● **Prompt**: In the listing below, print exactly the lines between the line holding "PAYE | 52.75 |" and the line holding "607.77 | | | |", inclusive, and no more.

● **Data for this task**:

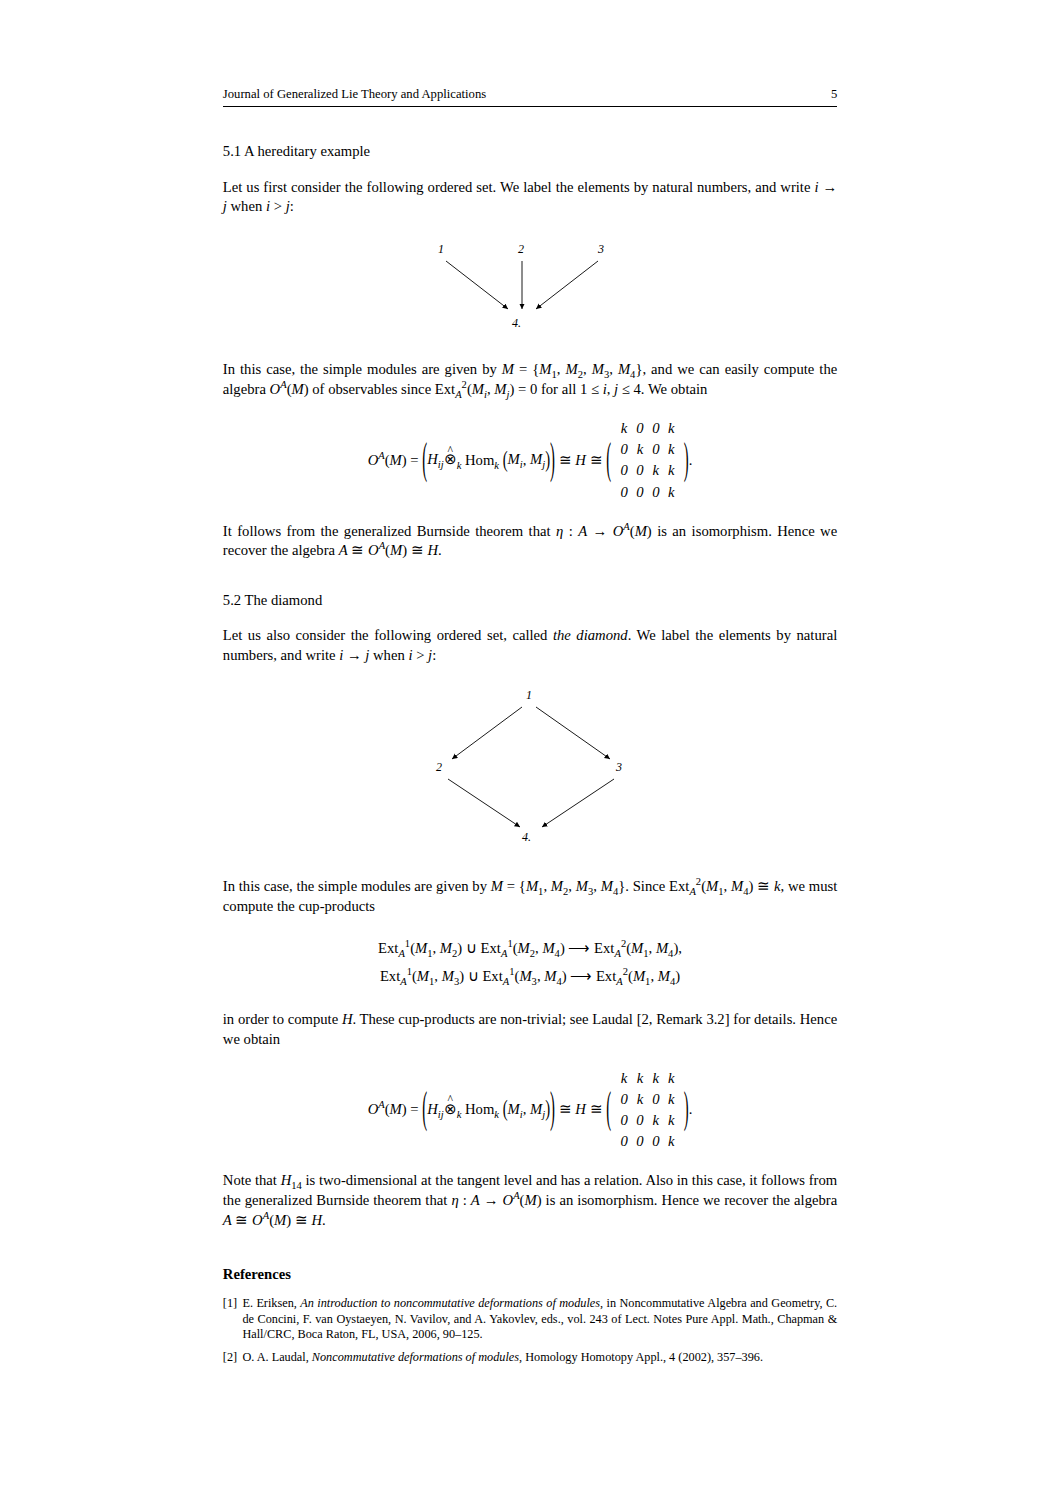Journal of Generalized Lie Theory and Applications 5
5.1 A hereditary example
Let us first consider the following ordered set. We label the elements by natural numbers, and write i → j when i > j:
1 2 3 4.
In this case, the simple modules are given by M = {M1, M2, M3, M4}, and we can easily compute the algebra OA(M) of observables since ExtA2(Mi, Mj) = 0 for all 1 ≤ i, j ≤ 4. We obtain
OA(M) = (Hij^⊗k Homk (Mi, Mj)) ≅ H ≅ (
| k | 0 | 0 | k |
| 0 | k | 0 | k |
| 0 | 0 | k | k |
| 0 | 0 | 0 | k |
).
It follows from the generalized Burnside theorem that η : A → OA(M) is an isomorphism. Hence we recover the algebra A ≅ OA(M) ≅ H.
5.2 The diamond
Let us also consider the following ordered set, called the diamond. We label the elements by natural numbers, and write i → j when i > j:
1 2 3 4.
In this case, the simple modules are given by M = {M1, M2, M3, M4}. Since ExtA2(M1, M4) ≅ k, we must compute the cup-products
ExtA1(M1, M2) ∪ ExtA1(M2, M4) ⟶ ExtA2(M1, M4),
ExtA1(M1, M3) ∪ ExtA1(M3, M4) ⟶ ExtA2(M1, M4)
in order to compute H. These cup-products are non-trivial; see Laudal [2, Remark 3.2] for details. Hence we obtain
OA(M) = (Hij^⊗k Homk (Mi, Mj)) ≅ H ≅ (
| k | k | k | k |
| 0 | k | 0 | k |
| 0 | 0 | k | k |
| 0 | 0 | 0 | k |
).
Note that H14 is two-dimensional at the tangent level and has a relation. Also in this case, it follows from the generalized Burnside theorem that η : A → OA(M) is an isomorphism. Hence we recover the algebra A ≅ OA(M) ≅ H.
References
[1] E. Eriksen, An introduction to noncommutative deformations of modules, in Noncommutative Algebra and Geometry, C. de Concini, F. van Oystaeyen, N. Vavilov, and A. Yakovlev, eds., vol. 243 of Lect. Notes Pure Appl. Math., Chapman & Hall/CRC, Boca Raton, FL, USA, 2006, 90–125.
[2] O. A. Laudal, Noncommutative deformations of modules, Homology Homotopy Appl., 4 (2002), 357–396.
...
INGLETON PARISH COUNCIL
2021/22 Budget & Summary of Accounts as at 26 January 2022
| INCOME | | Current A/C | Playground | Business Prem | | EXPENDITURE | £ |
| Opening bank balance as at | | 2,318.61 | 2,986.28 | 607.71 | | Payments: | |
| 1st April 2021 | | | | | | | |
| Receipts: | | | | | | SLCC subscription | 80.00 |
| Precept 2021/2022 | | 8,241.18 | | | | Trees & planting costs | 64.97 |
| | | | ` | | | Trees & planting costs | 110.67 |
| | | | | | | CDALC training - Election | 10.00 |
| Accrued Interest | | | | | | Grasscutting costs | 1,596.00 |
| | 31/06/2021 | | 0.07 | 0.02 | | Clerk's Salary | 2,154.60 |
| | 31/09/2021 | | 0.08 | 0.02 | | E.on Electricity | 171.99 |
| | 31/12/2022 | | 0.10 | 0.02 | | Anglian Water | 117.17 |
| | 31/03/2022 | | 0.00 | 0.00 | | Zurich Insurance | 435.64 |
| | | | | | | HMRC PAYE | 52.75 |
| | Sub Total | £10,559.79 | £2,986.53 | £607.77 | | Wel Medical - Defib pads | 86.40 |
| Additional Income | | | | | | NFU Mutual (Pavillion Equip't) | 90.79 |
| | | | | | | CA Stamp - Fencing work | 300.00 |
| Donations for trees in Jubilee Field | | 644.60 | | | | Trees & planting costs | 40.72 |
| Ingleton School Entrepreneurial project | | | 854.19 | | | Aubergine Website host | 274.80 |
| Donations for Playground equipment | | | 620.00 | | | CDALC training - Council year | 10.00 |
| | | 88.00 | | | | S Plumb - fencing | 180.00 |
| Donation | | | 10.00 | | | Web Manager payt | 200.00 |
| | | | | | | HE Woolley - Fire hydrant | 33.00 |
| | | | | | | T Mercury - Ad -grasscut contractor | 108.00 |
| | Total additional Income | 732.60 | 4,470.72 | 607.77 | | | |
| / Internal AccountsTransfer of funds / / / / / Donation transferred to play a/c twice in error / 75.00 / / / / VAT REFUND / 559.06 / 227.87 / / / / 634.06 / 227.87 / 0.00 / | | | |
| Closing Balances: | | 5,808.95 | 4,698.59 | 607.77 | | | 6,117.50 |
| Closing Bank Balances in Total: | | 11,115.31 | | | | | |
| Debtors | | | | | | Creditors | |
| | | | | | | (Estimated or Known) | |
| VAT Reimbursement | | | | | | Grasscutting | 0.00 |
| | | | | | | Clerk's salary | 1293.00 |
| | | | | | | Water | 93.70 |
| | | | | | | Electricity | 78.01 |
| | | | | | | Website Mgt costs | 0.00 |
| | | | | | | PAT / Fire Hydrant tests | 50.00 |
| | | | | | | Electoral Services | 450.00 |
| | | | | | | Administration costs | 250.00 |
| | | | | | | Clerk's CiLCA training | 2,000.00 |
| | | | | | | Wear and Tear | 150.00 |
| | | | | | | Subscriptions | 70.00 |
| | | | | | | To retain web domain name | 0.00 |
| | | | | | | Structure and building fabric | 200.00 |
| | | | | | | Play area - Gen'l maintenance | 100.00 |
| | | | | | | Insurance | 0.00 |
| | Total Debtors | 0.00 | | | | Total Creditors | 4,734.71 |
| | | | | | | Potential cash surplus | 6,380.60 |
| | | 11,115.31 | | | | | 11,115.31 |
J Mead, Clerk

● **Output below**:
| | | | | | | HMRC PAYE | 52.75 |
| | Sub Total | £10,559.79 | £2,986.53 | £607.77 | | Wel Medical - Defib pads | 86.40 |
| Additional Income | | | | | | NFU Mutual (Pavillion Equip't) | 90.79 |
| | | | | | | CA Stamp - Fencing work | 300.00 |
| Donations for trees in Jubilee Field | | 644.60 | | | | Trees & planting costs | 40.72 |
| Ingleton School Entrepreneurial project | | | 854.19 | | | Aubergine Website host | 274.80 |
| Donations for Playground equipment | | | 620.00 | | | CDALC training - Council year | 10.00 |
| | | 88.00 | | | | S Plumb - fencing | 180.00 |
| Donation | | | 10.00 | | | Web Manager payt | 200.00 |
| | | | | | | HE Woolley - Fire hydrant | 33.00 |
| | | | | | | T Mercury - Ad -grasscut contractor | 108.00 |
| | Total additional Income | 732.60 | 4,470.72 | 607.77 | | | |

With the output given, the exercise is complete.